Your objective: Copy out the entries below verbatim, from the line that contains "subtitle Nr. 280" through the line that contains "text Aan de", inclusive.

Given records:
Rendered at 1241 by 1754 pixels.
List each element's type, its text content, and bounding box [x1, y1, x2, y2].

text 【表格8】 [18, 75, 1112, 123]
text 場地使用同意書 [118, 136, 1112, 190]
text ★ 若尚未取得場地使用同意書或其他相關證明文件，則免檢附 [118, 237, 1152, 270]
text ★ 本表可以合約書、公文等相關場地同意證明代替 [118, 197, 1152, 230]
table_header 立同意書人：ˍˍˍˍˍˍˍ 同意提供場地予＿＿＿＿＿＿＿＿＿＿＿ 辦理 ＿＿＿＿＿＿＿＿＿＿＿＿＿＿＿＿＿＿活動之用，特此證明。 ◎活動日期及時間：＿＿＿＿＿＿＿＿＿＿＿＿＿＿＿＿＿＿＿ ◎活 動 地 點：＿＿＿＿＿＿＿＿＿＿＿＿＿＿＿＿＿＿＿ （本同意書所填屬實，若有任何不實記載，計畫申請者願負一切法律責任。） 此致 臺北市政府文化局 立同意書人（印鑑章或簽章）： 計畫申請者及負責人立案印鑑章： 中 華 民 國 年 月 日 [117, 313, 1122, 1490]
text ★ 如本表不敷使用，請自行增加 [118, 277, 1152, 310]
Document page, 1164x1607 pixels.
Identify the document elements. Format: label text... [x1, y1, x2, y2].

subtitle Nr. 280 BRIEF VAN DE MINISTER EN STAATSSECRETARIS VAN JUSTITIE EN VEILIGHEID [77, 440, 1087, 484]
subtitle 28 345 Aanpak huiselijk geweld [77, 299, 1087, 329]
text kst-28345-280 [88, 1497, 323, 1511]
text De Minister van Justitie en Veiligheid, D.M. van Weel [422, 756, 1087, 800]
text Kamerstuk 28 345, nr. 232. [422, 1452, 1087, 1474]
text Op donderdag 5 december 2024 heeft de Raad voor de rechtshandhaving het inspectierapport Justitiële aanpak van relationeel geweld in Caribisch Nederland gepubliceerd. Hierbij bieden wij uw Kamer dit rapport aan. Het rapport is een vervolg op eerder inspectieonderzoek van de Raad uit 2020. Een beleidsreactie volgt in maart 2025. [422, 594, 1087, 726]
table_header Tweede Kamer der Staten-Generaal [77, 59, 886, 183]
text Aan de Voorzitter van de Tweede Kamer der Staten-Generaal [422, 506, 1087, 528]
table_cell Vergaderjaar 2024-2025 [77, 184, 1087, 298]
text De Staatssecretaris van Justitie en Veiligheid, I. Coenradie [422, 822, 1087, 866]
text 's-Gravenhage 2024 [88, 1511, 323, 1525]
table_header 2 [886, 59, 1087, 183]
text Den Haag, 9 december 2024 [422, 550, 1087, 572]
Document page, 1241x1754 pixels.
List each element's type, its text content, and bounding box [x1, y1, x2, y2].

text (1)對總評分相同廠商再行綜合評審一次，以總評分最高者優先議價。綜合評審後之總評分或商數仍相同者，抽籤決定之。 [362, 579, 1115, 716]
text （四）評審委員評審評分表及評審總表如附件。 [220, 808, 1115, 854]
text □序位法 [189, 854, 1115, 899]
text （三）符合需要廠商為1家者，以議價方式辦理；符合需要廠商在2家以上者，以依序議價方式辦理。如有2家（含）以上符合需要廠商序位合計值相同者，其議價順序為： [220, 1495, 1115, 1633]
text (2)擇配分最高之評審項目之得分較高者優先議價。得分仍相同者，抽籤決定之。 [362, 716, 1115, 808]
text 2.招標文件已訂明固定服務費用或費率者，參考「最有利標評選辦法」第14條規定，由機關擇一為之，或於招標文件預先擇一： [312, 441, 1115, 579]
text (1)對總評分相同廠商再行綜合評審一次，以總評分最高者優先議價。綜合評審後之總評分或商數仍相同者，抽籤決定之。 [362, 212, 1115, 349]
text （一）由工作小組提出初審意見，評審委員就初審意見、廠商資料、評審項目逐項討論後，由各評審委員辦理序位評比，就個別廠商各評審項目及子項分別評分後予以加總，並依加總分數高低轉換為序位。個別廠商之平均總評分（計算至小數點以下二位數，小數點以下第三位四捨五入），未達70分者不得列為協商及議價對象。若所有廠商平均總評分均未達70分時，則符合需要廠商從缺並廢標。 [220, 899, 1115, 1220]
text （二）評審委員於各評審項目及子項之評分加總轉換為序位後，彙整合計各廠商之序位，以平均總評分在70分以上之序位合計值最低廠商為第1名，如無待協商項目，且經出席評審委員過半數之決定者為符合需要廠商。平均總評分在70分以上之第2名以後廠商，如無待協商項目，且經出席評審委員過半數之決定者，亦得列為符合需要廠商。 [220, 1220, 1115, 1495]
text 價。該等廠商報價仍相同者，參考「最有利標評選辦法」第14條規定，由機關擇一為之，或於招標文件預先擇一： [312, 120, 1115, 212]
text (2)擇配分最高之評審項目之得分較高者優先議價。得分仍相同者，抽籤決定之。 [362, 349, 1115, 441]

Answer in full:
subtitle Nr. 280 BRIEF VAN DE MINISTER EN STAATSSECRETARIS VAN JUSTITIE EN VEILIGHEID [77, 440, 1087, 484]
subtitle 28 345 Aanpak huiselijk geweld [77, 299, 1087, 329]
text kst-28345-280 [88, 1497, 323, 1511]
text De Minister van Justitie en Veiligheid, D.M. van Weel [422, 756, 1087, 800]
text Kamerstuk 28 345, nr. 232. [422, 1452, 1087, 1474]
text Op donderdag 5 december 2024 heeft de Raad voor de rechtshandhaving het inspectierapport Justitiële aanpak van relationeel geweld in Caribisch Nederland gepubliceerd. Hierbij bieden wij uw Kamer dit rapport aan. Het rapport is een vervolg op eerder inspectieonderzoek van de Raad uit 2020. Een beleidsreactie volgt in maart 2025. [422, 594, 1087, 726]
table_header Tweede Kamer der Staten-Generaal [77, 59, 886, 183]
text Aan de Voorzitter van de Tweede Kamer der Staten-Generaal [422, 506, 1087, 528]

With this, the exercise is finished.